----- Data -----

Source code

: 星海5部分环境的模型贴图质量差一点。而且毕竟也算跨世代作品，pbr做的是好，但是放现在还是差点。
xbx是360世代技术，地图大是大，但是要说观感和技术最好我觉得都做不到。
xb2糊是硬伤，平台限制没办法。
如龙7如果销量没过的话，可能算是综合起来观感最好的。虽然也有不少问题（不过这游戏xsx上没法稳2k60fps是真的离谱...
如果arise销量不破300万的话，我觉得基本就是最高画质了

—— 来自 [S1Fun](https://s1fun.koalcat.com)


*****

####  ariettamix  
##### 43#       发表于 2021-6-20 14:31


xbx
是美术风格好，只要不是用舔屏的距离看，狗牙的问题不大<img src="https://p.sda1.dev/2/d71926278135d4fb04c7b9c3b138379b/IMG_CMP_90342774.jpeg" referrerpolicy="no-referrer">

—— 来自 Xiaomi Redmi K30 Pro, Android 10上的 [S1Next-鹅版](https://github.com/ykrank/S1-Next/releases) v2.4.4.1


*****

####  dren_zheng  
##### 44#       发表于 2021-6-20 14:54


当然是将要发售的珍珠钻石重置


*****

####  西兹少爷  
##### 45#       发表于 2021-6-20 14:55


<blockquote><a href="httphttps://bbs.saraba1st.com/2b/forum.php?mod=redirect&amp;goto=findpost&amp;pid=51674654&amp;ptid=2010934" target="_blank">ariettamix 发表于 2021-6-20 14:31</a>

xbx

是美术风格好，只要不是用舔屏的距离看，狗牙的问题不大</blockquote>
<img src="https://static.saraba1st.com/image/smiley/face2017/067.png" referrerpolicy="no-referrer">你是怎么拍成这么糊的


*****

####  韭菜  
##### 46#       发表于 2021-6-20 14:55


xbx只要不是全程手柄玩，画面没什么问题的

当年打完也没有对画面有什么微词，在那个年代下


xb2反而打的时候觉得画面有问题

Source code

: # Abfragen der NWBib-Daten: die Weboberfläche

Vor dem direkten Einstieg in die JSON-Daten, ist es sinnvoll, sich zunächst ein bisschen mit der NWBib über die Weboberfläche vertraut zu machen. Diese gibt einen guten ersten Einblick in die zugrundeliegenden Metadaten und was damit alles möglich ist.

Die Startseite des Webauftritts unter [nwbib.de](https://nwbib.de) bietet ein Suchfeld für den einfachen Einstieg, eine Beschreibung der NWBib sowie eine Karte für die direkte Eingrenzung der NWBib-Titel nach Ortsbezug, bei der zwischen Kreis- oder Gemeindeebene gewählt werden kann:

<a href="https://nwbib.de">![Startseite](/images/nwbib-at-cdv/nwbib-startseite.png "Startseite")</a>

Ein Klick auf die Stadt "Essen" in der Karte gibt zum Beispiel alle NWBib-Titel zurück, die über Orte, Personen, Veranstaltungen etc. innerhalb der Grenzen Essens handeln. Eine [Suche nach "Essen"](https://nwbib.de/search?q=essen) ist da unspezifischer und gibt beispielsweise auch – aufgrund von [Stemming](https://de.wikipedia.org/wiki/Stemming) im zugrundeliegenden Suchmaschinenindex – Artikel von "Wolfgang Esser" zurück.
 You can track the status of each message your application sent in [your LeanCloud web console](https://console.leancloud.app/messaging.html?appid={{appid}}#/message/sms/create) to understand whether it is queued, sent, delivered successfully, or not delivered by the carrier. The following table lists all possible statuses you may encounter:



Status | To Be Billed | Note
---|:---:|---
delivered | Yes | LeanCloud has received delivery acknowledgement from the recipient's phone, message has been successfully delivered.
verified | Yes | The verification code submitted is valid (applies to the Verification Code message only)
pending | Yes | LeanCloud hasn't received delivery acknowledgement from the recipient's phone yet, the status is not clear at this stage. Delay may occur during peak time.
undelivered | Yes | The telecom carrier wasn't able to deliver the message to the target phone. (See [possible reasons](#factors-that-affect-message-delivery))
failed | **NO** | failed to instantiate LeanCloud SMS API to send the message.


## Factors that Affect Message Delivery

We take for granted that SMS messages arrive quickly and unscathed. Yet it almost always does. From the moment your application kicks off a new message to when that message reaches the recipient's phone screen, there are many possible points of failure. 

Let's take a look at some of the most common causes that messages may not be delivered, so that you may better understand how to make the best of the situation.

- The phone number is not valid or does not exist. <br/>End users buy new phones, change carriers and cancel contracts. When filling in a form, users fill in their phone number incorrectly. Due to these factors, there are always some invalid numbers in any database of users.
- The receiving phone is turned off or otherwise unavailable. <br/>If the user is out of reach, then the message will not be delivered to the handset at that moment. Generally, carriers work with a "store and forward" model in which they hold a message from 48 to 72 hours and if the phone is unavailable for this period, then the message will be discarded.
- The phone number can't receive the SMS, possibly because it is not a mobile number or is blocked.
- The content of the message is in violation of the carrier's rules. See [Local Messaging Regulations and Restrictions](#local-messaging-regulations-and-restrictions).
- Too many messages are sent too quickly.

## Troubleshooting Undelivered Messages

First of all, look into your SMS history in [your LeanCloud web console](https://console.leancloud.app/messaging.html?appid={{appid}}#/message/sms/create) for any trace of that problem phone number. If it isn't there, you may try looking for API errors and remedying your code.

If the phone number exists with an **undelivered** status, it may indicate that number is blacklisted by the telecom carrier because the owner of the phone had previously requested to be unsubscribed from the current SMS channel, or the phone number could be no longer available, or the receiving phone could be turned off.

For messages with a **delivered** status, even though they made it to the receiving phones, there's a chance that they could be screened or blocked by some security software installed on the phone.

-----

*Problem to work on*:
The expected output is exactly the lines of the listing above between the line holding "We take for" and the line holding "- The phone number can't", inclusive.

*Answer to this task*:
We take for granted that SMS messages arrive quickly and unscathed. Yet it almost always does. From the moment your application kicks off a new message to when that message reaches the recipient's phone screen, there are many possible points of failure. 

Let's take a look at some of the most common causes that messages may not be delivered, so that you may better understand how to make the best of the situation.

- The phone number is not valid or does not exist. <br/>End users buy new phones, change carriers and cancel contracts. When filling in a form, users fill in their phone number incorrectly. Due to these factors, there are always some invalid numbers in any database of users.
- The receiving phone is turned off or otherwise unavailable. <br/>If the user is out of reach, then the message will not be delivered to the handset at that moment. Generally, carriers work with a "store and forward" model in which they hold a message from 48 to 72 hours and if the phone is unavailable for this period, then the message will be discarded.
- The phone number can't receive the SMS, possibly because it is not a mobile number or is blocked.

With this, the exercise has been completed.